He estado lejos de este espacio por casi tres meses. En realidad, lo lamento y debo admitir que los echaba de menos, gentiles lectores, pero debía terminar unos proyectos profesionales.
En estas cerca de 12 semanas ha pasado mucho en el país, pero en Ecuador siempre ocurre demasiado en cuestión de horas. Sin embargo, ese pasar o ese ocurrir, la mayor parte del tiempo, se limita a mantener una feroz confrontación, particularmente en el discurso.
Desgraciadamente, nuestra capacidad de discusión es mínima, me atrevo a decir que muy corta. Nos encanta irnos por el camino más sencillo y cómodo, diría que hasta obvio: culpar al otro y criticar sin parar. Parecería que quienes hacen política no solo aprenden aquello, sino que, como se sienten en eterna campaña, olvidan que hacerlo es una vieja estrategia que, llevada al límite, produce polarización. Sí, a esa odiosa división del país en bandos, de buenos y malos. Cualquiera puede ser ubicado en uno de los dos extremos, basta que exprese un punto de vista para que –dependiendo de quién lo escuche- sea encasillado en uno u otro grupo. Sí, hay quienes se sienten moralmente superiores y se atreven a encasillar al otro, sin analizar ampliamente posiciones, ideas y, sobre todo, acciones. Y, en consecuencia, tampoco reflexionan sobre sus particulares puntos de vista, que muchas veces ni pueden sostener, pero que les hace sentir que supuestamente aportan y han abofeteado al que ha osado irse en contra de lo que ellos llaman o catalogan como correcto, como el deber ser.
En esta cándida y extendida visión de la política, parecería que muchos olvidan el tercer actor. No, no me refiero a la sociedad civil, sino a ese monstruo de mil caras que lleva años instalado en el Ecuador: la criminalidad.
Recordemos que los GDO (esos miles de ecuatorianos que se dedican al narcotráfico, minería ilegal, tráfico de especies, de personas, de armas y un larguísimo etcétera) tienen intereses políticos.
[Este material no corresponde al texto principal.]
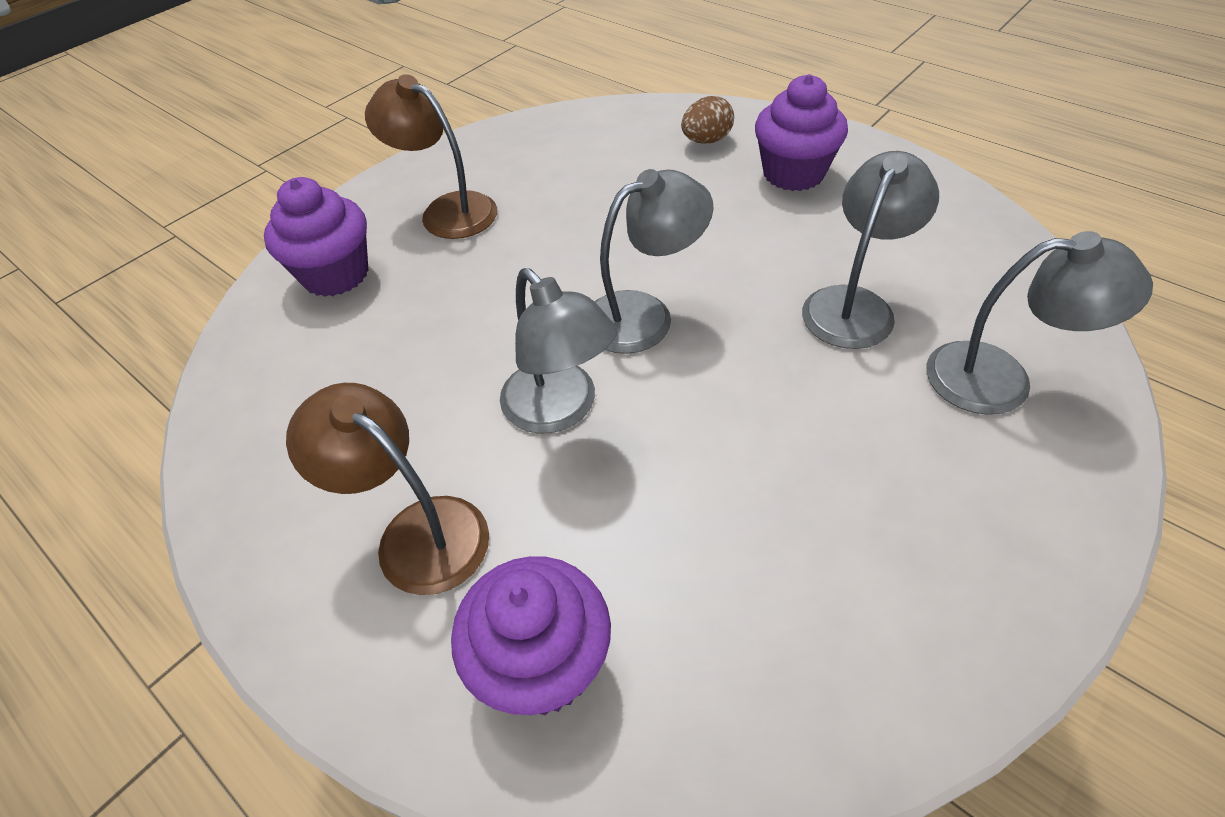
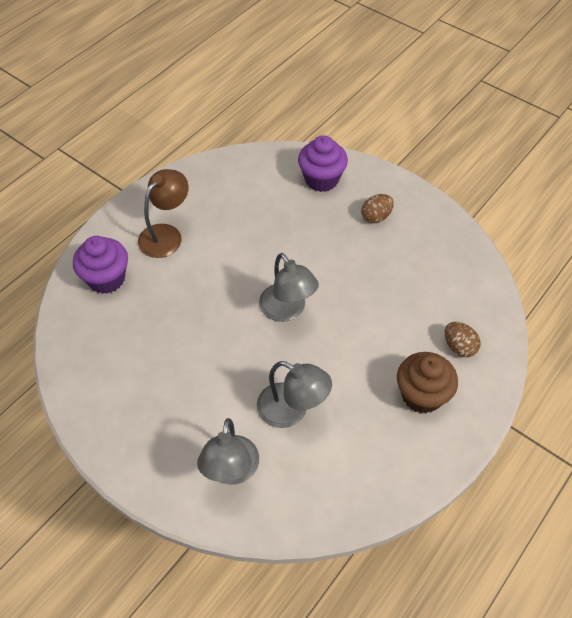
camera: 85 degrees right, 5 degrees up
(447, 211) = (376, 217): brown lamp -> brown egg
(560, 410) = (225, 277): grey lamp -> none
(793, 173) = (422, 395): purple cupcake -> brown cupcake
Ellos apoyan al caos y la confrontación, porque es parte del escenario que necesitan para pescar a río revuelto. Ellos, que son contra quien el Gobierno declaró la guerra y han sido catalogados como objetivos militares y terroristas, también necesitan una red de defensa desde la política. Ellos tienen que protegerse a sí mismos y a su riqueza mal habida, por lo que necesitan de cuanto sostén puedan conseguir. Y por eso resulta curioso que en el debate público se opinaría como si ellos fueran parte de otra realidad que no golpea, que no lacera.
Quiero recordar unos hechos, a través de dos preguntas que desconozco si se las tiene en mente cuando empiezan esas discusiones en las que se culpa al otro: ¿qué pasó con las denuncias presentadas a la Fiscalía General desde el Ejecutivo y Legislativo en 2023 sobre la narcopolítica –eso por hablar de lo más reciente y no hacer un largo recordatorio- y sobre las cuales no se sabe qué fin tuvieron? ¿Qué resultados hay sobre las indagaciones de aportes ilegales a las campañas? A partir de estas dos preguntas se abre un abanico no solo de inquietudes sino de intuiciones de lo que está en juego en el Ecuador, donde muchos viven de la delincuencia. Y muestra, lo repito de nuevo, lo insulso de la división entre buenos y malos en la discusión política, porque el país lo que requiere es de un debate real.
Pongámoslo de la siguiente forma: si se lograría incorporar a este tercer actor, entendiendo la magnitud del problema y de los desafíos que tenemos, quizás pudiéramos enfocar la discusión pública en el planteamiento de soluciones, de proyecciones, de acciones concretas. No se perdería tanto tiempo y comenzaríamos hablar, por ejemplo, de una siguiente etapa, que es cómo construir la paz, cómo devolver esperanza, cómo generar progreso, cómo hablar en realidad de derechos.
El juego de la polarización es facilito, el desafío es hacer difícil el juego.